The U.S. space agency, NASA, says a decision is close on how to exchange the international space station crew while the U.S. shuttle fleet is grounded.
The moratorium on shuttle flights during the Columbia disaster probe is putting the spotlight on Russian Soyuz rockets to serve the station. NASA head Sean O'Keefe says the 16 nations participating in the space station program are discussing how to staff the outpost through the end of the year in the absence of regular shuttle resupply flights. He told reporters that a decision is imminent on when to replace the current three-man U.S.-Russian crew, and whether to dispatch another team of equal size or to send only two crewmembers to reduce demand on supplies.
"We're looking at all those options and we'll be looking at a conclusion here within a matter of a few days, as a matter of fact, in terms of which preferred direction we want to go," he said.
The current station crew was to be exchanged next month with a three-member replacement crew flown up on the shuttle Atlantis. Columbia's disintegration on February 1 caused NASA to halt shuttle flights temporarily.
The outpost has enough supplies for its crew to survive through the end of June. If shuttles remain grounded, a Russian Soyuz, rocket would have to carry out the crew exchange and bring up new cargo.

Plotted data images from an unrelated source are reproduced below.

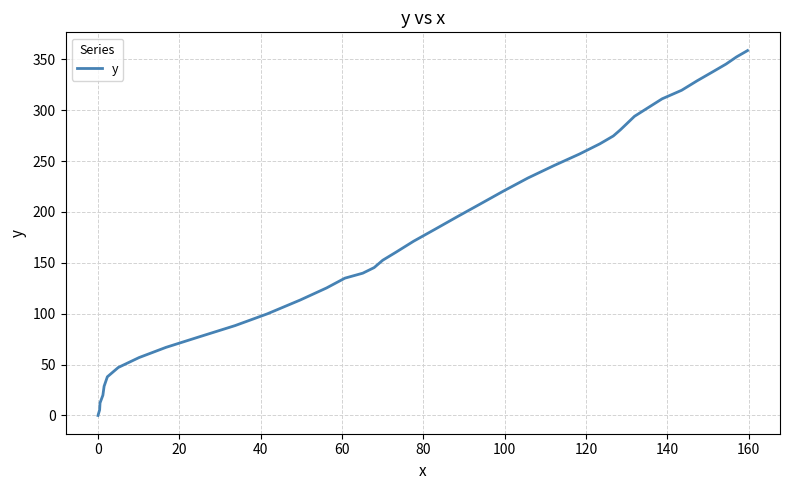

What is the greatest value displayed?

358.5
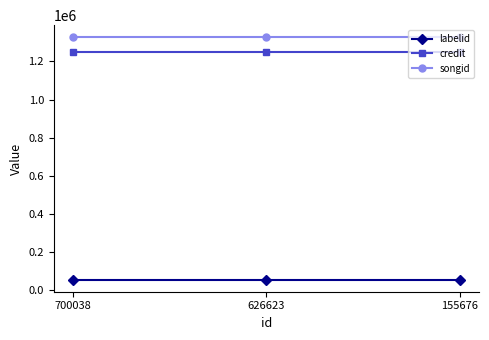

What is the sum of all credit values?

3742719.0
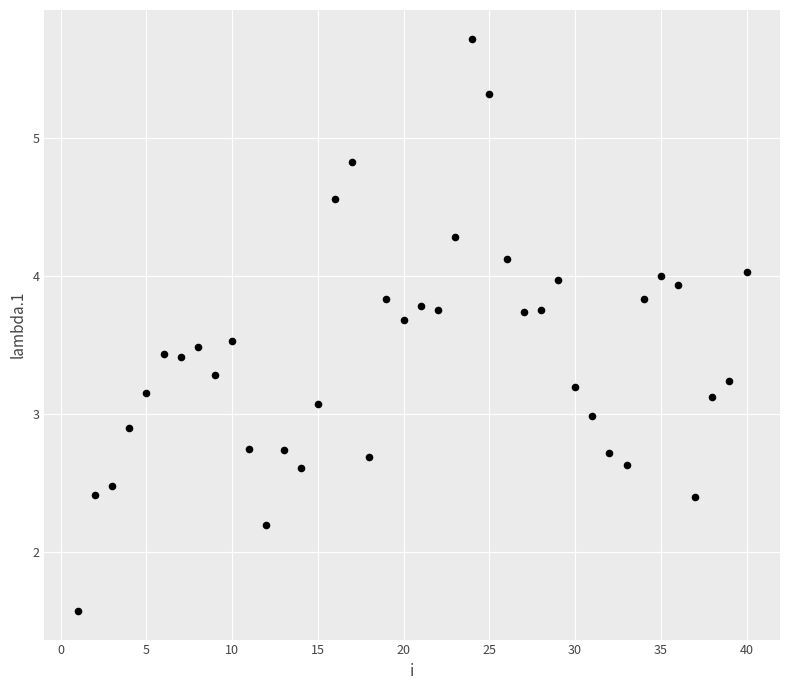

What is the range of X values (max minus min)?

39.0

A Soyuz can carry three people and was the vehicle that flew the first crew to the station in 2000.
A likely time for a station crew swap would be April, when the Russian space agency had planned to send up a new Soyuz to replace the one already attached to the station as an emergency escape vehicle.

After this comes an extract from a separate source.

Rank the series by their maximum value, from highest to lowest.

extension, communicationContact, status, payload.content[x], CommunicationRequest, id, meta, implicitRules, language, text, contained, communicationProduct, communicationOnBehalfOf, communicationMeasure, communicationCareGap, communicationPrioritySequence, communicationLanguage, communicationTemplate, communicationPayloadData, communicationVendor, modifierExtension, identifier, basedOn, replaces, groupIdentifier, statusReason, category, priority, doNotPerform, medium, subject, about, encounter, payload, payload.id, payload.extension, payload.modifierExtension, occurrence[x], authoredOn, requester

A Soyuz seems almost certain to carry out the exchange if it occurs in the next few months. Mr. O'Keefe says shuttles will not fly until the independent investigating board determines the cause of the Columbia accident. Board chairman Harold Gehman said Tuesday that finding will require long and careful analysis because his panel is examining thousands of debris pieces, everything done to Columbia since its last mission last year, and NASA's management, safety, and technical practices.
"There is a ton of work left to be done in this area. We are just at the beginning of this analytical work. We are still receiving information from private citizens and the U.S. government," he said.
If U.S. space shuttles are grounded into next year, the U.S. would continue its dependency on Russian rockets to supply and staff the space station. But a legal constraint exists.
Russian space agency chief Yuri Koptev says he needs money from the United States or the other station partners to finance construction of the extra spacecraft needed for the task. But U.S. law forbids extraordinary payments to the Russian space agency for the station unless Washington confirms that Moscow has not provided Iran with missile or weapons technology in the previous year.
Whether the European, Canadian, and Japanese space agencies fill the Russian space agency's funding gap is undecided. News reports quote the European space agency's top representative in Moscow as saying the question has been discussed.
NASA administrator O'Keefe says he is confident the 16-nation partnership will solve the problem.
"Every member I see and have talked to [is] dedicated to the objectives of the international space station. We will work this together as a partnership maintaining this capability."